Other scientists have questioned the wisdom of making Sage membership secret. Dame Anne Glover, professor at Strathclyde Institute of Pharmacy and Biomedical Sciences and a former chief scientific adviser to the European Commission, said: “My fear is that we are limiting ourselves when we need fresh thinking.”

Sir Patrick told Mr Clark that he is following the rules for Cobra meetings, to which Sage supplies advice. “This contributes towards safeguarding members’ personal security and protects them from lobbying and other forms of unwanted influence which may hinder their ability to give impartial advice,” Sir Patrick wrote.

The experts who make up Sage change according to the emergency it is facing. Sir Patrick has said that about 80 scientists from more than 20 institutions are regularly being consulted on coronavirus through four sub-committees.

However, the documents published during the Covid-19 crisis on the Sage website so far are largely related to mathematical models designed to predict the course of the pandemic.

Professor Dame Glover said: “Fears of lobbying as mentioned by Patrick are misplaced I think. Openness supports trust and trust is really needed at the moment. It also opens up the possibility of very valuable challenge and input from ‘not the usual suspects’ which could be very helpful.”

She added: “If Sage was a cybersecurity committee or a defence committee I could understand security concerns, but it isn’t.
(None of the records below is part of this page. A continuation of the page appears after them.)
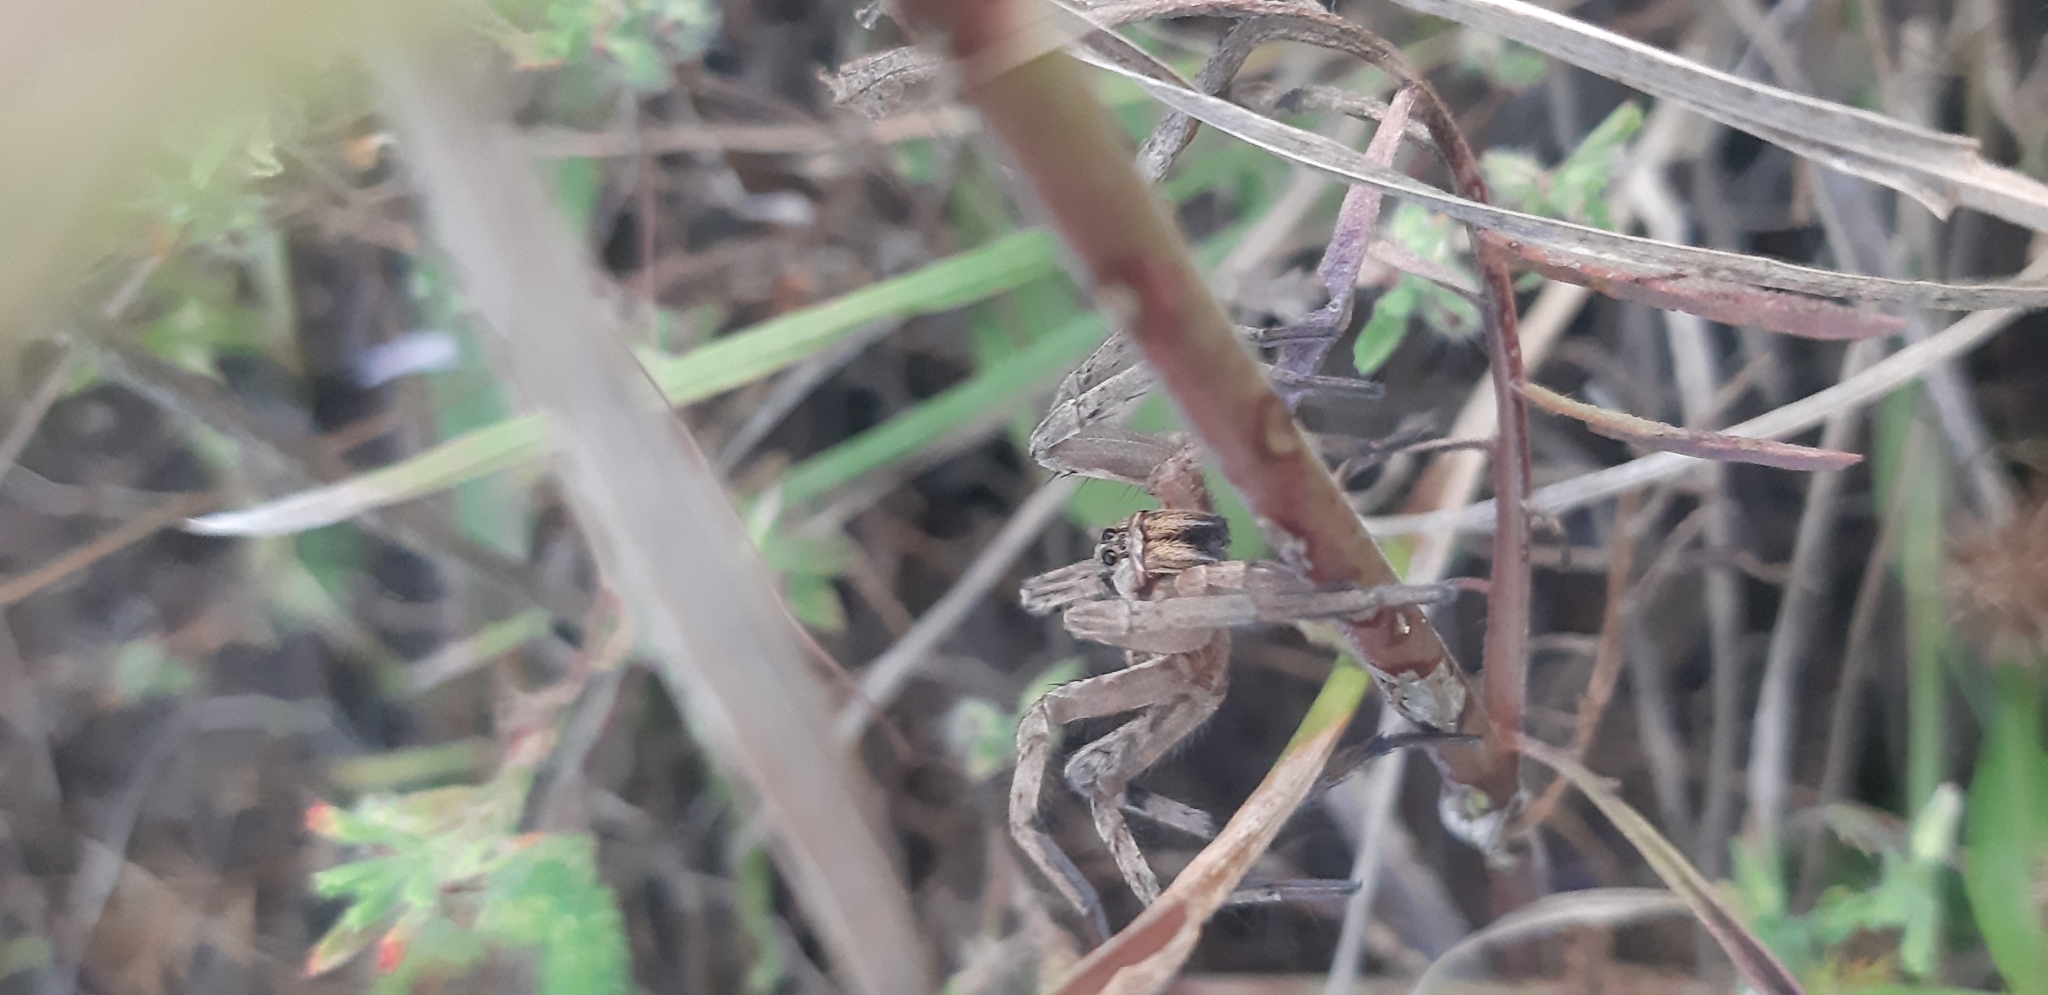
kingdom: Animalia
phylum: Arthropoda
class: Arachnida
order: Araneae
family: Lycosidae
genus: Hogna
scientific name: Hogna radiata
It’s an advisory group that should bring the best thinking that we have from every area, not just epidemiology, to bear on a significant crisis.”

Sheila Bird, a former programme leader of the biostatistics unit at the University of Cambridge, said that calls to make Sage membership transparent had been ignored.

“We should know who is among the core Sage group. It would provide reassurance that the correct disciplines are represented,” she said.

A government spokesman said: “We have already released a wide range of key papers that have informed Sage advice and we are currently preparing the next set of evidence for publication shortly.”

The spokesman added that the group’s members had been identified as those “best placed to provide high-quality, trusted advice and have a wide-range of scientific and technical specialities to ensure Sage advice is well-rounded.”